Rian Evans 

CBSO/Adès

Symphony Hall, Birmingham
  
  


It is not surprising that a composer of the integrity of Thomas Adès, whose own life and career seem to be touched by a golden hand, should be drawn to contemplate fate. But it seems incredible that his piece America, a Prophecy should have presaged in such an eerie way the events of September 11.

Quite what drew Adès to set the words of a South American Mayan text predicting the fall of a city for his commission from the New York Philharmonic will always be open to question. Following the success of the piece in New York, Adès built a programme around its first performance in Birmingham, using a theme of prophecy and foreboding. It included Tchaikovsky's early tone poem Fate, Cassandra's curse from Berlioz's The Trojans, and Charles Ives's Orchestral Set No 2, prompted by the sinking of the Lusitania.

Adès's conducting is inspirational rather than revelatory, but his instinct for rhythmic and instrumental colour brought to both the Tchaikovsky and Berlioz a heightened sense of drama. As the prophetic Cassandra, Susan Bickley was imposing, her maledictory tone enough to strike terror into the heart. By comparison, the Trojan March and the Prologue seemed trite, but in the Royal Hunt and Storm, Adès's placing of the two antiphonal horns and second timpanist high above the Symphony Hall audience fulfilled in the most exhilarating way the spatial and elemental force of Berlioz.
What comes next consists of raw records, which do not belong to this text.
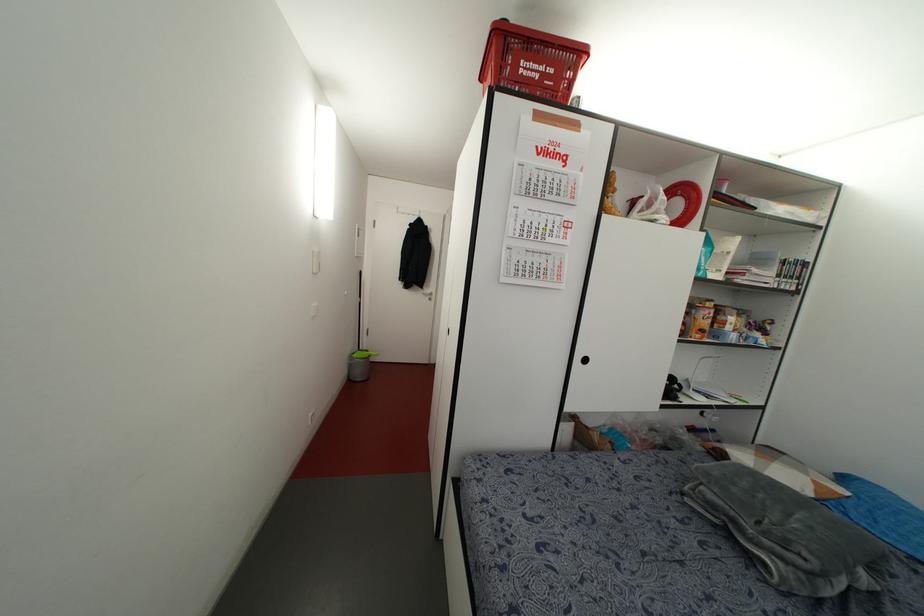
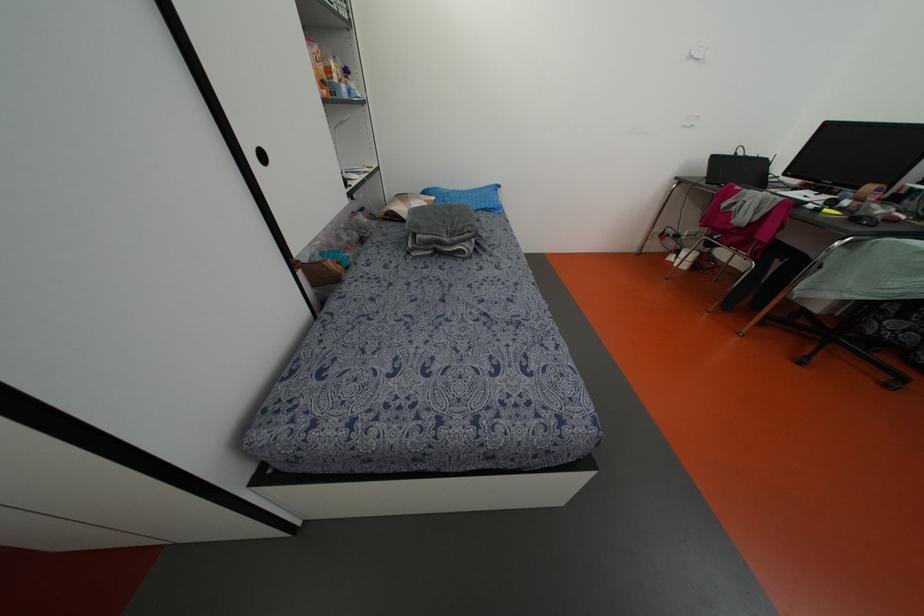
Locate, in the second image, the point that corresponds to [701,488] in the first image.

(418, 236)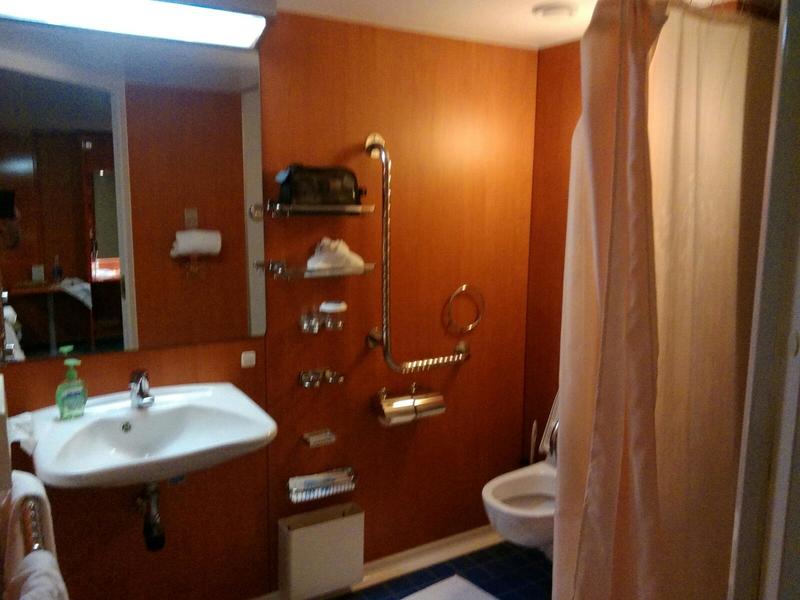
The image size is (800, 600). I want to click on chrome support handle, so click(384, 240).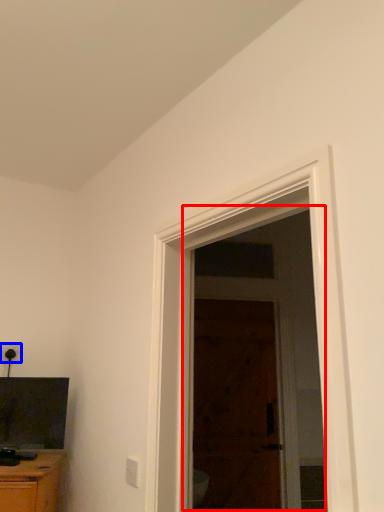
Question: Which object is closer to the camera taking this photo, screen door (highlighted by a red box) or electric outlet (highlighted by a blue box)?

Choices:
 (A) screen door
 (B) electric outlet

Answer: (B)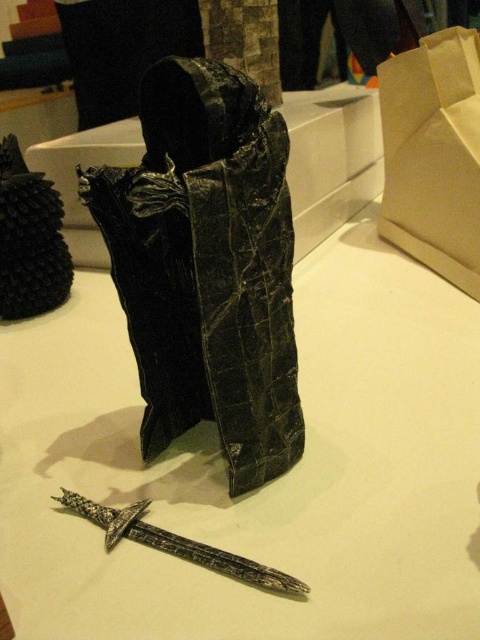
Question: Which object appears closest to the camera in this image?

Choices:
 (A) silver metallic sword at center
 (B) leather-like black armor at center

Answer: (B)

Question: Estimate the real-world distances between objects in this image. Which object is farther from the brown/kraft paper bag at upper right?

Choices:
 (A) leather-like black armor at center
 (B) silver metallic sword at center

Answer: (B)

Question: Can you confirm if leather-like black armor at center is wider than brown/kraft paper bag at upper right?

Choices:
 (A) no
 (B) yes

Answer: (B)

Question: Does leather-like black armor at center lie in front of brown/kraft paper bag at upper right?

Choices:
 (A) yes
 (B) no

Answer: (A)

Question: Can you confirm if brown/kraft paper bag at upper right is positioned to the left of silver metallic sword at center?

Choices:
 (A) yes
 (B) no

Answer: (B)

Question: Which object is the farthest from the leather-like black armor at center?

Choices:
 (A) white matte table at center
 (B) brown/kraft paper bag at upper right

Answer: (B)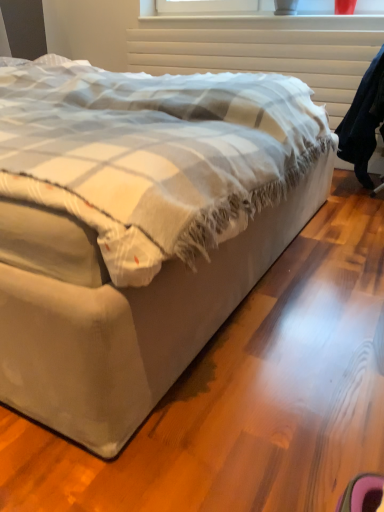
Question: Is beige fabric bed at center positioned with its back to white textured radiator at upper center?

Choices:
 (A) no
 (B) yes

Answer: (A)

Question: From the image's perspective, is beige fabric bed at center located above white textured radiator at upper center?

Choices:
 (A) yes
 (B) no

Answer: (B)

Question: Is beige fabric bed at center further to the viewer compared to white textured radiator at upper center?

Choices:
 (A) yes
 (B) no

Answer: (B)

Question: Can you confirm if beige fabric bed at center is smaller than white textured radiator at upper center?

Choices:
 (A) no
 (B) yes

Answer: (A)

Question: Can you confirm if beige fabric bed at center is wider than white textured radiator at upper center?

Choices:
 (A) yes
 (B) no

Answer: (A)

Question: From the image's perspective, is dark blue fabric robe at right above or below beige fabric bed at center?

Choices:
 (A) below
 (B) above

Answer: (B)

Question: Considering the relative positions of dark blue fabric robe at right and beige fabric bed at center in the image provided, is dark blue fabric robe at right to the left or to the right of beige fabric bed at center?

Choices:
 (A) left
 (B) right

Answer: (B)

Question: Is point (365, 160) closer or farther from the camera than point (91, 75)?

Choices:
 (A) closer
 (B) farther

Answer: (B)

Question: Is dark blue fabric robe at right in front of or behind beige fabric bed at center in the image?

Choices:
 (A) behind
 (B) front

Answer: (A)

Question: Is beige fabric bed at center inside the boundaries of white textured radiator at upper center, or outside?

Choices:
 (A) inside
 (B) outside

Answer: (B)

Question: In terms of height, does beige fabric bed at center look taller or shorter compared to white textured radiator at upper center?

Choices:
 (A) tall
 (B) short

Answer: (A)

Question: Considering their positions, is beige fabric bed at center located in front of or behind white textured radiator at upper center?

Choices:
 (A) front
 (B) behind

Answer: (A)

Question: From a real-world perspective, is beige fabric bed at center above or below white textured radiator at upper center?

Choices:
 (A) below
 (B) above

Answer: (A)

Question: From the image's perspective, is dark blue fabric robe at right positioned above or below white textured radiator at upper center?

Choices:
 (A) above
 (B) below

Answer: (B)

Question: Visually, is dark blue fabric robe at right positioned to the left or to the right of white textured radiator at upper center?

Choices:
 (A) left
 (B) right

Answer: (B)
Only in retrospect did the bombardment of sound take on the sinister shadows of war, hanging about the air as the unearthly offstage voices of the final movement of the Ives began their threnody, its apocalyptic climax driven hard by Adès.

America, a Prophecy would in any circumstances be powerful. Here the parallels with the Ives made it quite overwhelming. Bickley's delivery of the doom-laden words was almost disembodied, devoid of emotional overtone, but carrying more weight even than her Cassandra. Ades's sound world wove magic and horror by turn, manic yet vibrant. The CBSO musicians and chorus gave everything to this moving performance. Adès looked shattered at the end - just as the listeners were shaken.

The talismanic aura of his earlier work - But All Shall Be Well, quoting the words of TS Eliot - cast a benign and consoling spirit in the first half, balancing the sombreness of America. Together they reinforced the perception of Adès as one of the most enlightened imaginations of his generation. Setting aside the word's more perturbing connotations, he is indeed a visionary.